Monitoring and Managing Jobs¶

Check Your Jobs¶

View your running and pending jobs:

squeue --me

View jobs on a specific partition:

squeue -p rtx-batch

Detailed Job Information¶

Inspect a running or pending job:

scontrol show job JOBID

This shows the full job configuration: allocated nodes, resources, time limits, working directory, and more.

Job History and Resource Usage¶

After a job completes, use sacct to see what resources it actually used:

sacct -j JOBID --format=JobID,JobName,Partition,Elapsed,MaxRSS,State

Check your recent job history:

sacct -u $USER --starttime=now-7days --format=JobID,JobName,Partition,Elapsed,State,ExitCode

Tip

Use sacct to check whether your jobs are using the resources you requested.

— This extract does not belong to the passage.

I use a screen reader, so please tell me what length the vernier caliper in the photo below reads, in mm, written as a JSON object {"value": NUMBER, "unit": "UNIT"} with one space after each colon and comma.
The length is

If MaxRSS is much lower than your --mem request, reduce memory in future jobs to improve your fairshare.

Useful sacct Format Fields¶

Field	Description
`JobID`	Job identifier
`JobName`	Job name
`Partition`	Partition used
`Elapsed`	Actual wall time
`MaxRSS`	Peak memory usage
`State`	Final job state (COMPLETED, FAILED, TIMEOUT, etc.)
`ExitCode`	Exit code (0 = success)
`AllocCPUS`	CPUs allocated
`AllocTRES`	All resources allocated (CPUs, memory, GPUs)

Partition and Node Status¶

sinfo

See which nodes are available, allocated, or down. Useful for checking whether your target partition has capacity.

sinfo -p rtx-batch --format="%N %T %G %m"

This shows node names, state, GPUs, and memory for a specific partition.

Cancel a Job¶

scancel JOBID

Cancel all your jobs:

scancel -u $USER

Cancel a specific array task:

scancel JOBID_TASKID

Checking GPU Utilization in a Running Job¶

If you have a running GPU job, check GPU utilization by connecting to the node:

squeue -u $USER                    # find your node name
ssh NODE_NAME nvidia-smi           # check GPU usage (requires active job on that node)

Note

You can only SSH to compute nodes where you have an active Slurm job.